Archiving with Gzip and Tar
The best archiving tool to use on Linux is probably Gzip. By best, it is a format that everyone else using Linux can understand, and it is better at compressing files that the older compress command. A newer format called bzip2 has better compression rates but apparently not everyone can understand the format. Admittedly, that’s according to my 1999 edition of Running Linux but it’s certainly true that I’ve seen lots of Gzip (.gz) files, but can’t remember seeing any bzip2 (.bz2) files.

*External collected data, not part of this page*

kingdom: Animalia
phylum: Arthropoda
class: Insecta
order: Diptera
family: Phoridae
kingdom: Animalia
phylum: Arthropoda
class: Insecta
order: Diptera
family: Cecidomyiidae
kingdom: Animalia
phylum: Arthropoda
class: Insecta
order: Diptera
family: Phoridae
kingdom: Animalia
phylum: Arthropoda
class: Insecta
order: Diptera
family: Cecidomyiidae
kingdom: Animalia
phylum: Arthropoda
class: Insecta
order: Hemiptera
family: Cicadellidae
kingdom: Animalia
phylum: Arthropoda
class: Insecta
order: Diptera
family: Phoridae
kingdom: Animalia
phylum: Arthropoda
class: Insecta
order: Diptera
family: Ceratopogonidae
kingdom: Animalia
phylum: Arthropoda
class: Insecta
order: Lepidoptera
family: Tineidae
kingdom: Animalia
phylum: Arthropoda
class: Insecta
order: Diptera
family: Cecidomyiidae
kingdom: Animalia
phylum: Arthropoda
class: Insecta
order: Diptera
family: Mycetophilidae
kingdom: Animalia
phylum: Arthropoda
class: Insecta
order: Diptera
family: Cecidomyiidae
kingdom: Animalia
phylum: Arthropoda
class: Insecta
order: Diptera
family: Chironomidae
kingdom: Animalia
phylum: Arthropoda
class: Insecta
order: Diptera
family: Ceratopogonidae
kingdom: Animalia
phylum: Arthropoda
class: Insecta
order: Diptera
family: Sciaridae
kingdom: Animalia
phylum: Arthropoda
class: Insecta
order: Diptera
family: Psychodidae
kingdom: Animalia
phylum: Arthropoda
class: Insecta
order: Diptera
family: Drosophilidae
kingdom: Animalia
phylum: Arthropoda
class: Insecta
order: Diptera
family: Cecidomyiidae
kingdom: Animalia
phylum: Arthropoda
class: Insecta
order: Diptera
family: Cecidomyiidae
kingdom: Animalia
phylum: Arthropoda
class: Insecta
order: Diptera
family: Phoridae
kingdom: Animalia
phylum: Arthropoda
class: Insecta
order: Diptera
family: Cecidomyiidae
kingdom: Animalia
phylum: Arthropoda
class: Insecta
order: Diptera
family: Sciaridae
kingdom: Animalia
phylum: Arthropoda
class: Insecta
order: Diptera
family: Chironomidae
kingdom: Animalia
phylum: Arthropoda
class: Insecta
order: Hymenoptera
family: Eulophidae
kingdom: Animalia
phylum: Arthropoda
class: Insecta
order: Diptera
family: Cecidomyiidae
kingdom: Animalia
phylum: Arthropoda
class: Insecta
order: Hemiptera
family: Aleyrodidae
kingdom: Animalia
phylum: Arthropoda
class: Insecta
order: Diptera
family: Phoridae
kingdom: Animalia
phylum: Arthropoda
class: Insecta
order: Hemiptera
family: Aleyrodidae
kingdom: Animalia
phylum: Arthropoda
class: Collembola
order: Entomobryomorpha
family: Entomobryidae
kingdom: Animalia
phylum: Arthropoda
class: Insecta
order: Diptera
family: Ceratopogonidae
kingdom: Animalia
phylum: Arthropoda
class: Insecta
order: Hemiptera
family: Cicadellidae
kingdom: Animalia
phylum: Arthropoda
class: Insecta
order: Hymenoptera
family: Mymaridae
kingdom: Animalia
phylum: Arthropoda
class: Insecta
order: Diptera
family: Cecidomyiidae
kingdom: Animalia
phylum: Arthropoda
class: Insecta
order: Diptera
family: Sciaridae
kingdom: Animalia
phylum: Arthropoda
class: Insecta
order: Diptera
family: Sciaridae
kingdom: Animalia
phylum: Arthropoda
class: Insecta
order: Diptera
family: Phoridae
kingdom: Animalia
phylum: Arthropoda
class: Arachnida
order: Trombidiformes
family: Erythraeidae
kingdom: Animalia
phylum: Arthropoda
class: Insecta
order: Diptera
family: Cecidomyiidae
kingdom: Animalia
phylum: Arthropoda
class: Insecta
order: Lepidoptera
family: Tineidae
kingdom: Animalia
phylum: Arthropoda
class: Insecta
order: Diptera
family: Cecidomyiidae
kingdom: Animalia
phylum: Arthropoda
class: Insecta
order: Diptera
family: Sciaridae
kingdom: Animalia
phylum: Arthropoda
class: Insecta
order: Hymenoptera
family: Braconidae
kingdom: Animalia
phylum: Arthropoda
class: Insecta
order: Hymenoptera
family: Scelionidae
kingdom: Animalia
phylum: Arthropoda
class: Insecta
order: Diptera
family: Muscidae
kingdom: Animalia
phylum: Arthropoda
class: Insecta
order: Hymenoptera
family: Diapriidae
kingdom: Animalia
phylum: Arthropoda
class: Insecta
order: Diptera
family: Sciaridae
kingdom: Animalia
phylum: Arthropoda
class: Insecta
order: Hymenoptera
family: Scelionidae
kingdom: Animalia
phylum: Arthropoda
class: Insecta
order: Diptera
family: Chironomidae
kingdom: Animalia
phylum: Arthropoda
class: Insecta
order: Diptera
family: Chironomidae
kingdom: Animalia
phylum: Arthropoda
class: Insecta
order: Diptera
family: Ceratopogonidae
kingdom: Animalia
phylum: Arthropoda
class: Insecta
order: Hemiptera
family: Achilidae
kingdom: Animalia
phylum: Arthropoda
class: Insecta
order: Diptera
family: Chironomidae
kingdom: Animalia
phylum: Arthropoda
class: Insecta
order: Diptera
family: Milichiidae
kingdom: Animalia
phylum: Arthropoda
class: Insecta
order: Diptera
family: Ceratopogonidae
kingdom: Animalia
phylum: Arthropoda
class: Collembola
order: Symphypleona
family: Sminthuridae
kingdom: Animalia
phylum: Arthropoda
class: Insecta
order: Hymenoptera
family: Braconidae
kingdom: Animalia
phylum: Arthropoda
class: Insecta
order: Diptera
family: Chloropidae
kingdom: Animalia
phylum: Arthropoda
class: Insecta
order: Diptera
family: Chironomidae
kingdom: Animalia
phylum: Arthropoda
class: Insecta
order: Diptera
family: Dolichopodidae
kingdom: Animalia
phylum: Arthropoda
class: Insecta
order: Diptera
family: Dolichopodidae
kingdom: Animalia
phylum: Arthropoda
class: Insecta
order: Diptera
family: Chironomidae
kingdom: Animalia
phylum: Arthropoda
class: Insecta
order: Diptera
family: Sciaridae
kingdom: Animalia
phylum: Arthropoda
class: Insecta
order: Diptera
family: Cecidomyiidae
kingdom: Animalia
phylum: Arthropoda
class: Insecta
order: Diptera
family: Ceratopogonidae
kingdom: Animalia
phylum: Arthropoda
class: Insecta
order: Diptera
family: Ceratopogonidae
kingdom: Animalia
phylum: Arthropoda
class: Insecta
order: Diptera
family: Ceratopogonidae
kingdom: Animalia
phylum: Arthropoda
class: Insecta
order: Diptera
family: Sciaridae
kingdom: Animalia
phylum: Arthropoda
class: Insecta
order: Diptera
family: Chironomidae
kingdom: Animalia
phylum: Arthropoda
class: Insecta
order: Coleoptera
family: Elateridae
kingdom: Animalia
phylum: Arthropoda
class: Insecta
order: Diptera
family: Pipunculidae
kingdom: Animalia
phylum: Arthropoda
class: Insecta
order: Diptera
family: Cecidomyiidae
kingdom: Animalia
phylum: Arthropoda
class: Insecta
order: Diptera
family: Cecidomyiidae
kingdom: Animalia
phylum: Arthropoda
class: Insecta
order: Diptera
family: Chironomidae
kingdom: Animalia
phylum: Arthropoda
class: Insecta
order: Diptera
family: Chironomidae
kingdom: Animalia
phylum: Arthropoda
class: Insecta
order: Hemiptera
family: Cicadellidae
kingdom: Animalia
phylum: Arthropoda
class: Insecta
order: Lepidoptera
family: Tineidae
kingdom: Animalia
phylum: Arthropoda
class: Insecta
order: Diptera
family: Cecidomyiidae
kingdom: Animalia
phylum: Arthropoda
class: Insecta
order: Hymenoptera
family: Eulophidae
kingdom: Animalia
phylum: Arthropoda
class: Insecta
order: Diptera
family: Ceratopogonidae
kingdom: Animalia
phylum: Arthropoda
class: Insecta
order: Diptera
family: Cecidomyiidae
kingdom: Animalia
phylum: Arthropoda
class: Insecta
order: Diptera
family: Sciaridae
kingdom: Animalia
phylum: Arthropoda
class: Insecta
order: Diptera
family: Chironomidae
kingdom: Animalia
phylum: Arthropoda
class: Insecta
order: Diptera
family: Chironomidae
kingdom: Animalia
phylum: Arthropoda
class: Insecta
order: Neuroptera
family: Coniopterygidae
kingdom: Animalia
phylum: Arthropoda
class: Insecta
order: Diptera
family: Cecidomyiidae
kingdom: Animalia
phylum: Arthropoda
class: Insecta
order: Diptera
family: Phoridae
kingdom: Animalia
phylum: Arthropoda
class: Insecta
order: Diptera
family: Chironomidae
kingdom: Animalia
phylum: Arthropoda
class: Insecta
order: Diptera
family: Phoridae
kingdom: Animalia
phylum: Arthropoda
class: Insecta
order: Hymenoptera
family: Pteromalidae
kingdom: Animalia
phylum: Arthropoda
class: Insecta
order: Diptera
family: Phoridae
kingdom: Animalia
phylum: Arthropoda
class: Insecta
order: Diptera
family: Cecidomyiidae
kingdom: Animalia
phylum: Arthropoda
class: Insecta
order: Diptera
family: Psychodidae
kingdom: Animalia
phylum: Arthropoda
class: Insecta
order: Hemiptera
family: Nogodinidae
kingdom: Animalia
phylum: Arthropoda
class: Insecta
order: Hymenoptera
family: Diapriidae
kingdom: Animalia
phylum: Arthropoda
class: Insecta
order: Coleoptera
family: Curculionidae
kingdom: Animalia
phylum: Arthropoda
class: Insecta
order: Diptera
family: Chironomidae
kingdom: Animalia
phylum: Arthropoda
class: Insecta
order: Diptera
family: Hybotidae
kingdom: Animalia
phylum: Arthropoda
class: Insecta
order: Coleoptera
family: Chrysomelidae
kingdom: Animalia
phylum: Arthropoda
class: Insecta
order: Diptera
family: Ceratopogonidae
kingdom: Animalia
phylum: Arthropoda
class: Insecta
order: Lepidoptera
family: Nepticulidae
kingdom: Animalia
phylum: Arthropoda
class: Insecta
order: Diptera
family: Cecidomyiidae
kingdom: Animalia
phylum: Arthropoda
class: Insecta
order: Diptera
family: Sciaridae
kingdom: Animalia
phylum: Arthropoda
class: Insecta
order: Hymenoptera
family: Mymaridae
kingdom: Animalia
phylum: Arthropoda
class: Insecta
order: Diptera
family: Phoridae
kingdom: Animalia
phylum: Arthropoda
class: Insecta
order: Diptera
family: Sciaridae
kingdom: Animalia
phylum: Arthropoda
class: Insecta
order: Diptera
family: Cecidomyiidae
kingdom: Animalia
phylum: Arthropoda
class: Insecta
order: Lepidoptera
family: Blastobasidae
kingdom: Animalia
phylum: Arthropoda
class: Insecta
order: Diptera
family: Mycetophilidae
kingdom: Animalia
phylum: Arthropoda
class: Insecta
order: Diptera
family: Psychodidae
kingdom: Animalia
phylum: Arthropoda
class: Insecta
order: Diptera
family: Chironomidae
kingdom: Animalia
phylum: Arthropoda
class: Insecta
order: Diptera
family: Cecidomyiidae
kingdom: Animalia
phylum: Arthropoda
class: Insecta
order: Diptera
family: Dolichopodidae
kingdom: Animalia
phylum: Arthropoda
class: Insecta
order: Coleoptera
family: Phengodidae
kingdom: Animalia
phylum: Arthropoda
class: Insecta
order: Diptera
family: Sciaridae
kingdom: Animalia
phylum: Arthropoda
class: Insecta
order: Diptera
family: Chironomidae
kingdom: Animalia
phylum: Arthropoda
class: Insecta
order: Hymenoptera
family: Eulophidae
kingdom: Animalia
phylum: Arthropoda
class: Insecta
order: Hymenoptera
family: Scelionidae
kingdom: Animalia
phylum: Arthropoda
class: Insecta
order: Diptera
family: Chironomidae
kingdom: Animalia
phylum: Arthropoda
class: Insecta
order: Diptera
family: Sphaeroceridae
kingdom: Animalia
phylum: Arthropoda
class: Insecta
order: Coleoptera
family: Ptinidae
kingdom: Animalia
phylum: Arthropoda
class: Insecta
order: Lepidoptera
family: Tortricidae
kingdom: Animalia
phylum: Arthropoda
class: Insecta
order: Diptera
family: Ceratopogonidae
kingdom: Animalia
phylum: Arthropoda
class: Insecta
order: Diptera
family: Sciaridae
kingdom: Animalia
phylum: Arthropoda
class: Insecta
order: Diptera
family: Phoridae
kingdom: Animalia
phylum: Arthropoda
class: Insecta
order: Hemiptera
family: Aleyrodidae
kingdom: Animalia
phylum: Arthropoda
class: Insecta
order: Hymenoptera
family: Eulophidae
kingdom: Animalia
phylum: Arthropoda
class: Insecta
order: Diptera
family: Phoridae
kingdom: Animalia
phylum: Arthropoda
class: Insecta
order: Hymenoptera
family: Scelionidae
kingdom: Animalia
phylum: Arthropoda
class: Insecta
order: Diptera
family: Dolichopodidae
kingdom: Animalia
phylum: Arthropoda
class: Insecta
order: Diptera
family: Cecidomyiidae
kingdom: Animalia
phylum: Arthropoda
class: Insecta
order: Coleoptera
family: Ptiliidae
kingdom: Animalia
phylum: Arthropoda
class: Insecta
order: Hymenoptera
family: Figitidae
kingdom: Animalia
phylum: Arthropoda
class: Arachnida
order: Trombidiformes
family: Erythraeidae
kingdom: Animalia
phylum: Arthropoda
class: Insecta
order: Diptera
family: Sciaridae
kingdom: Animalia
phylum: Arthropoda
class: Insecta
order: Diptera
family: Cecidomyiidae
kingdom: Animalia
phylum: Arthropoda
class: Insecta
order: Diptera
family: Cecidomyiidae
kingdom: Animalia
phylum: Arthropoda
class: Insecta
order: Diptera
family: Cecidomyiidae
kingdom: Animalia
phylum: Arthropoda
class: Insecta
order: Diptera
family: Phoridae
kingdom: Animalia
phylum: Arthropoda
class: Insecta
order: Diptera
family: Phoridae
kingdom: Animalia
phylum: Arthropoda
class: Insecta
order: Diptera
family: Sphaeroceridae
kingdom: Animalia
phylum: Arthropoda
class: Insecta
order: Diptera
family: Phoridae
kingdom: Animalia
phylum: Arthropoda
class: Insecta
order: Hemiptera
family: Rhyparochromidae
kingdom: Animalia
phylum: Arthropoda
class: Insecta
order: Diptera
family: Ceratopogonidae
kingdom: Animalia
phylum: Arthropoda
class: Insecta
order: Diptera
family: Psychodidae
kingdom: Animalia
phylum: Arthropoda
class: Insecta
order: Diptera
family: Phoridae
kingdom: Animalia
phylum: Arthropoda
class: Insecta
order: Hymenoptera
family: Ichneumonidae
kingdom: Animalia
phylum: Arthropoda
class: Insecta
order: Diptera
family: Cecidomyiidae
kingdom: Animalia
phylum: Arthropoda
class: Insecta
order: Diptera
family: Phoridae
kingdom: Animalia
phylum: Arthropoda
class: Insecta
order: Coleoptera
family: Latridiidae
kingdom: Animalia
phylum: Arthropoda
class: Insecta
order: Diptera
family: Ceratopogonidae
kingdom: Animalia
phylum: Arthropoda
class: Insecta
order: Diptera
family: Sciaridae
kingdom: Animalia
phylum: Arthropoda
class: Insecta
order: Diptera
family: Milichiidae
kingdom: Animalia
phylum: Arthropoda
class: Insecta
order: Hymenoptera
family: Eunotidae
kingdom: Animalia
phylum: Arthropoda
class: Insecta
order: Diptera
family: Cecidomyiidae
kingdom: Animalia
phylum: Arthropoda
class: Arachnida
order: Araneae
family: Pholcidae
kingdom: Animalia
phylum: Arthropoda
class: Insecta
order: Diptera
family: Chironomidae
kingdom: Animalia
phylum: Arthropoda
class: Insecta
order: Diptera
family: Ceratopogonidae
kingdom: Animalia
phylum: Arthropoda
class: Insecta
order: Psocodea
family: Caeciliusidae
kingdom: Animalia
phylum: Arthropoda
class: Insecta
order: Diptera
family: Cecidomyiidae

The gzip command compresses a file, the gunzip command uncompresses a file and the following command tells you how compressed a file is:
gzip -l filename.txt.gz
One quirk compared with the Zip archive commonly found on Windows and the Mac is that a .gz archive merely contains one file. As such, you will commonly find gzip archives called things like filename.txt.gz (it contains a single text file). To compress a whole range of files, you have to use an extra command called tar (stands for tape archive). Tar does no compression on its own: it simply lumps a selection of files into a single file for easy transportation. Once files are part of a Tar file, you use gzip to compress the tar and end up with a file looking something like backup.tar.gz.
Or you can cheat and use the z option, as in:
tar czvf home.tar.gz /home
This puts the home directory into a tar archive, compressed by gzip.